Air Guadaloupe operated the following aircraft types at various times during its existence:

Air Guadaloupe fleet
| Aircraft | Total | Introduced | Retired | Notes |
|---|---|---|---|---|
| ATR 42-300 | 2 | 1986 | 1999 |  |
| ATR 42-500 | 1 | 1986 | 2000 |  |
| ATR 72-200 | 2 | 1995 | 2000 |  |
| Boeing 737-200 | 1 | 1998 | 2000 | Leased from Íslandsflug |
| Britten-Norman BN-2 Islander | 6 | 1972 | 1990 |  |
| de Havilland Canada DHC-6 Twin Otter | 7 | 1970 | 1999 |  |
| Douglas C-47 Skytrain | 1 | 1978 | 1979 |  |
| Dornier 228 | 10 | 1988 | 2000 |  |
| Fairchild F-27 | 2 | 1980 | 1989 |  |
| Fairchild Hiller FH-227 | 1 | 1978 | 1980 |  |

==Accidents and incidents==

- 21 December 1972 - A Twin Otter operated a flight on behalf of Air France from Guadeloupe to St. Maarten, another island in the Caribbean. It crashed at night, near the island of St. Maarten.

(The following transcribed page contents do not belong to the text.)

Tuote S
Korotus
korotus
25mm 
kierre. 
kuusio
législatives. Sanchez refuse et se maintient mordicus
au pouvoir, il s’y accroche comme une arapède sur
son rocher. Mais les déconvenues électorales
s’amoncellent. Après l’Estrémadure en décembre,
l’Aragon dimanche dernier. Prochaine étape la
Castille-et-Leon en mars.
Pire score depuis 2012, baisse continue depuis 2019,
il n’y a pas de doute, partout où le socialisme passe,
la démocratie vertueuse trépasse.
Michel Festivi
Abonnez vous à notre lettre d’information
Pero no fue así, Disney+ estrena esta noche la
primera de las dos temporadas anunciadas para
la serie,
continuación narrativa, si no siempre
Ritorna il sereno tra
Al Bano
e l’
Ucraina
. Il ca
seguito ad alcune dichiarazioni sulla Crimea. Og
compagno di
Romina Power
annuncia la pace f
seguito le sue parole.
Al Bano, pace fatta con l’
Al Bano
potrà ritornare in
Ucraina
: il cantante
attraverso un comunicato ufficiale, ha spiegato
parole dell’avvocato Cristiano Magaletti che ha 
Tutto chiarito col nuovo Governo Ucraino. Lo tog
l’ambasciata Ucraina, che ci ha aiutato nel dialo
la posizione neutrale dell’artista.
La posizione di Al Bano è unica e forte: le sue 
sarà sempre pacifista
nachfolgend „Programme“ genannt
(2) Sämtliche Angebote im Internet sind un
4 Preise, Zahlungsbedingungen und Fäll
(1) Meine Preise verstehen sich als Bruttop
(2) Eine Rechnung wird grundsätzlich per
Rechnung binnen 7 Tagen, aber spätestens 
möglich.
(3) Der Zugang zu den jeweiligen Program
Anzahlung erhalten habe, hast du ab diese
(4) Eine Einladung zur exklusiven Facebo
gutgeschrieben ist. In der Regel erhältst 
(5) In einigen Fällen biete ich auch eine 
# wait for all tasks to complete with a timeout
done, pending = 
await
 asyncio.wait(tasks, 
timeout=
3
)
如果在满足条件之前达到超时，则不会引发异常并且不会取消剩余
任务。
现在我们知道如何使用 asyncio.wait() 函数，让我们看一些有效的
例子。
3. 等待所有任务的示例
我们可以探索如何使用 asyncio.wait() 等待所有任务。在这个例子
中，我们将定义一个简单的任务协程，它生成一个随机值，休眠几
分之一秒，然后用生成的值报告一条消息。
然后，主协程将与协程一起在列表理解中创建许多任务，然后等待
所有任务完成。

All 11 passengers and two crew members died.
- 18 November 1978 - A Twin Otter struck the water with its left wingtip while flying in a violent squall with a 200–300 feet ceiling. The aircraft crashed and sank in 13m of water. Fifteen of the 20 occupants (including one flight crew) died.